On average, a 21-year-old African-American
single mother who earns approximately $20,000 per year (the current
average income for African-American females) can expect to receive
a rate of return from Social Security of only 1.2 percent. If the
amount that she and her employer paid in Social Security taxes had
instead been invested in U.S. government bonds, she would receive a
return of approximately 3 percent--$93,000 more than she would get
from Social Security--for her retirement. Had the money she spent
for Social Security taxes been invested in a portfolio comprised of
50 percent government bonds and 50 percent stock index funds, she
would have earned nearly $383,000 (before taxes) for
retirement--$192,000 more than she would get from Social
Security.
Because of their lower life expectancy,
African-Americans are hit especially hard by the inability to
include their lifetime investments in the Social Security system in
their estates.

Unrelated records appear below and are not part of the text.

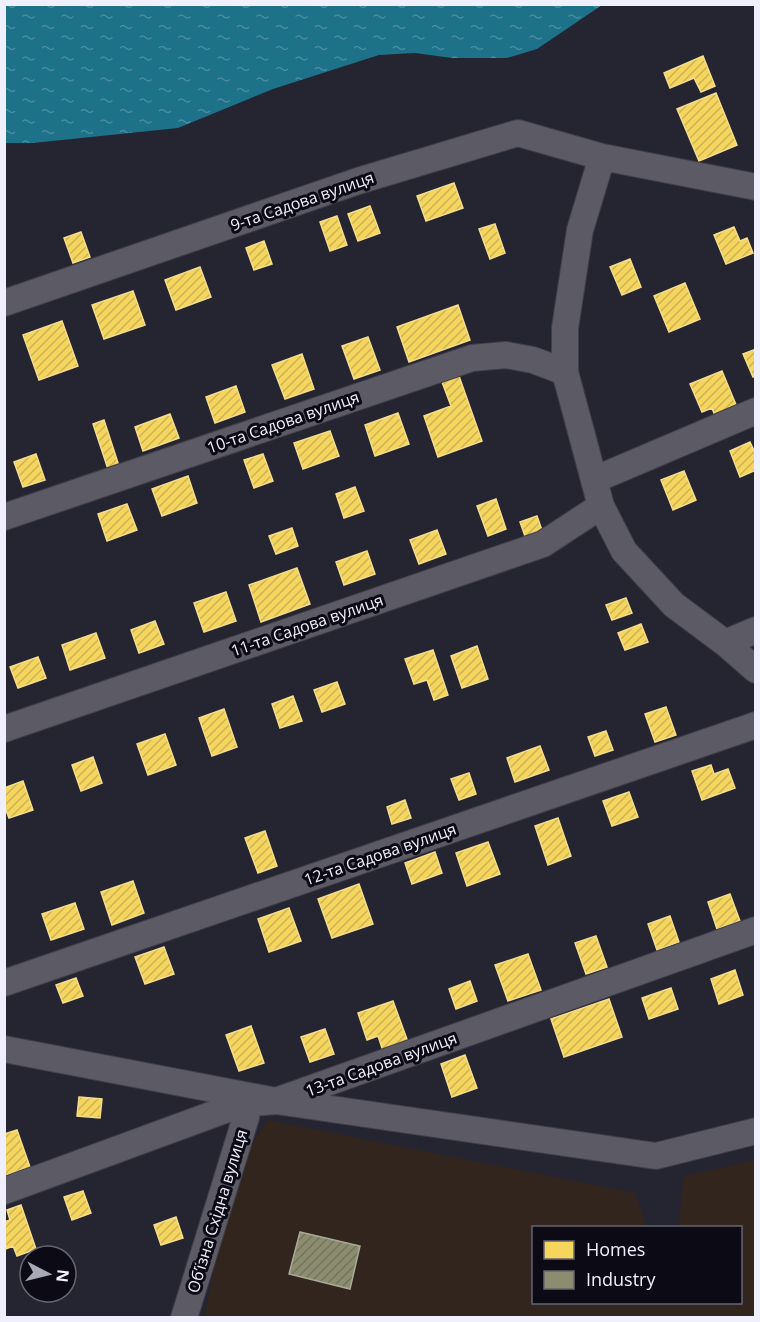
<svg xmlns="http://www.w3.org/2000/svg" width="760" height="1322" viewBox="0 0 760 1322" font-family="'Open Sans',sans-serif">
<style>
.industrial{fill:#32251d}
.water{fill:url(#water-ripples)}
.homes{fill:url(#homes-hatch);stroke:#f4dd8c;stroke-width:1.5}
.industry{fill:url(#industry-hatch);stroke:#aa9;stroke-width:1.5}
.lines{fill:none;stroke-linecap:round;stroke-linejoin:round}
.street-casing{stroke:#403f49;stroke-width:28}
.street{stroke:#5b5a65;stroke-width:26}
.labels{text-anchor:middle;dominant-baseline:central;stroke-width:6;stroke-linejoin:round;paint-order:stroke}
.street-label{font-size:16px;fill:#efeffd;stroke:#0b0a15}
</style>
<defs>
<pattern id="water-ripples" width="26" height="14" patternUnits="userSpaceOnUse" patternTransform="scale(1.5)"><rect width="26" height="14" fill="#1d7188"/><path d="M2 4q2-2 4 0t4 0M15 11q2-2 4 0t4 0" fill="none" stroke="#498ca0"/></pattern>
<pattern id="homes-hatch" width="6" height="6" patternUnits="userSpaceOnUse" patternTransform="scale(1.5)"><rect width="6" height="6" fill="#f6d55c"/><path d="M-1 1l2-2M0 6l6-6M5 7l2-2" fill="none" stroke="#cab258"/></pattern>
<pattern id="industry-hatch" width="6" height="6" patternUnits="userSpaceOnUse" patternTransform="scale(1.5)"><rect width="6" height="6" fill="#8c8c6e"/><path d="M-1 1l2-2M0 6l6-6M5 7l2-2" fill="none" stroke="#747462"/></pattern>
</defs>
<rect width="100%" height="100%" fill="#252431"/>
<path class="industrial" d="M268 1120 635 1193 646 1225 666 1227 534 1228V1302H740V1228L678 1227 684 1176 755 1160V1317L204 1318 236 1167Z"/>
<path class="water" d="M4 5 5 4 602 5 537 49 507 58H452L415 53 379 55 273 89 178 128 33 143H5Z"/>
<path class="homes" d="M703 56 715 86 701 92 694 78 670 88 664 73Z
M716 93 737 145 699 161 677 109Z
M454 183 463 208 426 221 417 196Z
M370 206 380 233 358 241 348 214Z
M337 216 347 245 330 251 320 222Z
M495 224 505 253 490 259 479 229Z
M734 227 740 241 747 238 753 253 726 264 714 235Z
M81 232 90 257 73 263 64 238Z
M264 241 272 264 254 270 246 248Z
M630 259 641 287 622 295 610 267Z
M200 267 211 297 176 310 165 280Z
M685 283 700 319 669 332 654 296Z
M133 291 145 325 104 339 92 305Z
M458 305 470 340 409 362 397 327Z
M62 321 78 366 39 380 23 335Z
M368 337 380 370 354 379 342 346Z
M756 349V376L753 377 743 354Z
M302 354 314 389 285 399 272 365Z
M722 371 737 407 715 416 712 408 702 412 690 384Z
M459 376 482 441 438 457 424 416 451 406 442 382Z
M236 386 245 412 215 423 206 397Z
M398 413 409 444 375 456 365 425Z
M170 414 179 438 143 451 135 427Z
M104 420 120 469 109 472 93 424Z
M330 431 339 456 303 469 294 443Z
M750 442 756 455V470L740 477 730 451Z
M36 454 45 480 23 487 14 462Z
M263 454 273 481 254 488 244 460Z
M684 471 696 500 673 510 661 480Z
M188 476 197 503 162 516 152 489Z
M355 487 364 511 344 518 336 494Z
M496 499 506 529 488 536 477 506Z
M127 504 137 530 107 541 98 514Z
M537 516 543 533 526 539 520 522Z
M292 528 298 546 276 554 269 536Z
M437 530 446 554 419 564 410 540Z
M367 551 375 574 344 585 336 562Z
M297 568 310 604 261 622 249 585Z
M226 592 236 621 204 632 194 603Z
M626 598 632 613 612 620 606 605Z
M155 621 164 644 139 653 131 630Z
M641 624 648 642 625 650 618 633Z
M96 633 105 658 70 670 62 645Z
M477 646 488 679 462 688 451 656Z
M433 650 448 695 434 700 427 680 414 684 405 659Z
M38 657 46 678 18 688 10 667Z
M337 682 345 704 322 712 314 690Z
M293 696 302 721 280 728 272 704Z
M666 707 676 735 655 742 645 714Z
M224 709 237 747 212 756 199 718Z
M606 731 613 750 595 756 588 737Z
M165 734 176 765 148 775 137 744Z
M540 746 549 770 515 782 507 758Z
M93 757 102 783 81 791 72 765Z
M711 765 714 774 728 769 735 788 702 800 692 771Z
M469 773 476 794 459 800 451 779Z
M23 781 33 810 9 818 4 805V788Z
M629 792 638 817 612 826 603 801Z
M405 800 411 818 392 824 387 807Z
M558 818 571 856 548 865 535 826Z
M265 831 277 866 258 873 245 838Z
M488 842 500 874 467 886 456 853Z
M435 852 442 873 412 884 405 863Z
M133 881 144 913 112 925 101 892Z
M359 884 373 924 332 938 318 899Z
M730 894 740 921 717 929 708 902Z
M75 903 84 929 51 940 42 914Z
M289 908 301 941 269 952 258 919Z
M670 916 679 942 657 950 648 924Z
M596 936 607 967 586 974 575 943Z
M164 947 174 974 145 984 135 957Z
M528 954 541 990 508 1001 495 965Z
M735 970 743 995 719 1004 711 979Z
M76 978 83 996 63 1003 56 985Z
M470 981 477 1001 456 1009 449 989Z
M671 988 678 1009 649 1019 642 998Z
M609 999 622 1037 564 1057 551 1019Z
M393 1001 408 1042 383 1051 378 1036 367 1040 358 1013Z
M251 1026 264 1063 239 1071 226 1035Z
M325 1029 334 1054 310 1062 301 1037Z
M465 1055 477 1088 452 1097 441 1064Z
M79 1097 102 1099 100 1118 77 1116Z
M17 1130 30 1167 4 1176V1134Z
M83 1191 91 1213 72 1220 64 1197Z
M21 1205 36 1249 17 1256 13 1246 6 1249 4 1222 10 1220 7 1210Z
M176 1217 183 1238 161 1245 154 1225Z"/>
<path class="industry" d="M300 1232 360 1246 350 1289 289 1274Z"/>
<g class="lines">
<defs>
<path id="street" d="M602 157 580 230 565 328V372L601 506 624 551 674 605 725 643 756 670
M4 303 358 181 518 133 602 157 756 187
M4 517 472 358 506 355 533 360 565 372
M725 643 756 630
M4 729 543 544 601 506 594 480 756 411
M4 983 756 725
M4 1049 276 1101 656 1156 756 1131
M4 1191 241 1104 276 1101 756 930
M184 1318 246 1117 241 1104"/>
</defs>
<use href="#street" class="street-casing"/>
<use href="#street" class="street"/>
</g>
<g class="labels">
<g class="street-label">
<text transform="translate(302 201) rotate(-19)">9-та Садова вулиця</text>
<text transform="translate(283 422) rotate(-19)">10-та Садова вулиця</text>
<text transform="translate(307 625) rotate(-19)">11-та Садова вулиця</text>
<text transform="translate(380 854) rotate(-19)">12-та Садова вулиця</text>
<text transform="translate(381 1064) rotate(-20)">13-та Садова вулиця</text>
<text transform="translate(217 1211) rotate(-73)">Обʼїзна Східна вулиця</text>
</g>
</g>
<rect width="760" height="1322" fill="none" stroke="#efeffd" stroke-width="12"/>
<rect x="532" y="1226" width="210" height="78" fill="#0b0a15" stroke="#666672" stroke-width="1.5"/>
<rect x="544" y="1241" width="30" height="18" fill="#f6d55c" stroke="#666672" stroke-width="1.5"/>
<text x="586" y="1256" font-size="18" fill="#efeffd">Homes</text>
<rect x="544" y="1271" width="30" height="18" fill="#8c8c6e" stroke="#666672" stroke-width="1.5"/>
<text x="586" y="1286" font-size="18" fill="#efeffd">Industry</text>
<g transform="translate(48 1274) rotate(97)"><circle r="28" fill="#0b0a15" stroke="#666672" stroke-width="1.5"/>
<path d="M0-4.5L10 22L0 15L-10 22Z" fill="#a8a8b6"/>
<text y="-9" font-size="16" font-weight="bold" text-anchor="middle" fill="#efeffd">N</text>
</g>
</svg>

Except in situations where a worker leaves behind
young children or a spouse who has lower benefits, the money
invested by low-income minority employees will permanently leave
their family and community at the time of their death and instead
benefit others with longer life spans.
With regard to disability benefits, while
it is true that African-Americans and other minority groups do
receive proportionately greater benefits than non-minority workers,
Social Security's disability program is a separate program that is
financed by its own tax and has its own trust fund. The fact that
minority workers do better under Social Security's disability
program does not make up for the fact that they do much worse than
non-minority workers under its larger retirement income
program.
Moreover, Social Security should not be
considered simply as an insurance program any more than workers
would view their 401(k) plans as "insurance." Workers view Social
Security as they would any other retirement plan and see it as a
way to provide income after retirement. Therefore, the Social
Security system should be measured against other alternatives with
regard to its capacity to function as a cost-effective source of
retirement income.
Conclusion
America's workers deserve a more
informative, less partisan debate on Social Security reform than
they are getting. While the current system may be able to pay for
all the benefits that it has promised today's older workers and
those who have already retired, it cannot do so for younger
workers.
There are only three ways to avoid an
impending crisis of Social Security: (1) raise taxes, (2) reduce
benefits promised to younger workers, or (3) make payroll taxes
work harder and bring greater returns by allowing workers to invest
all or a part of them in stocks or bonds through personal
retirement accounts. While the first two options would make Social
Security returns even lower than they are today, the third has the
potential not only to address the impending insolvency of the
system, but also to improve retirement incomes and help to close
the gap between the payments promised by the system and the amounts
that it is able to pay. Put simply, investments in stocks and bonds
through personal retirement accounts can give workers a much higher
rate of return than the current form of Social Security can
offer.
The
debate regarding Social Security reform is not an academic
exercise, nor should it be used as a political ploy. The results of
this debate will determine whether or not younger workers and their
children will be able to receive retirement benefits that are
comparable to those enjoyed by their parents.
The
various myths and scare tactics that have emerged in the course of
the debate do not alter the unpleasant realities that will confront
American workers unless some type of reform in the system is
implemented. It is time to debunk and put aside the myths that have
been stumbling blocks in a quest for authentic, effective, and
critically needed Social Security reform.
--David C.
John is a Research Fellow at The Heritage Foundation.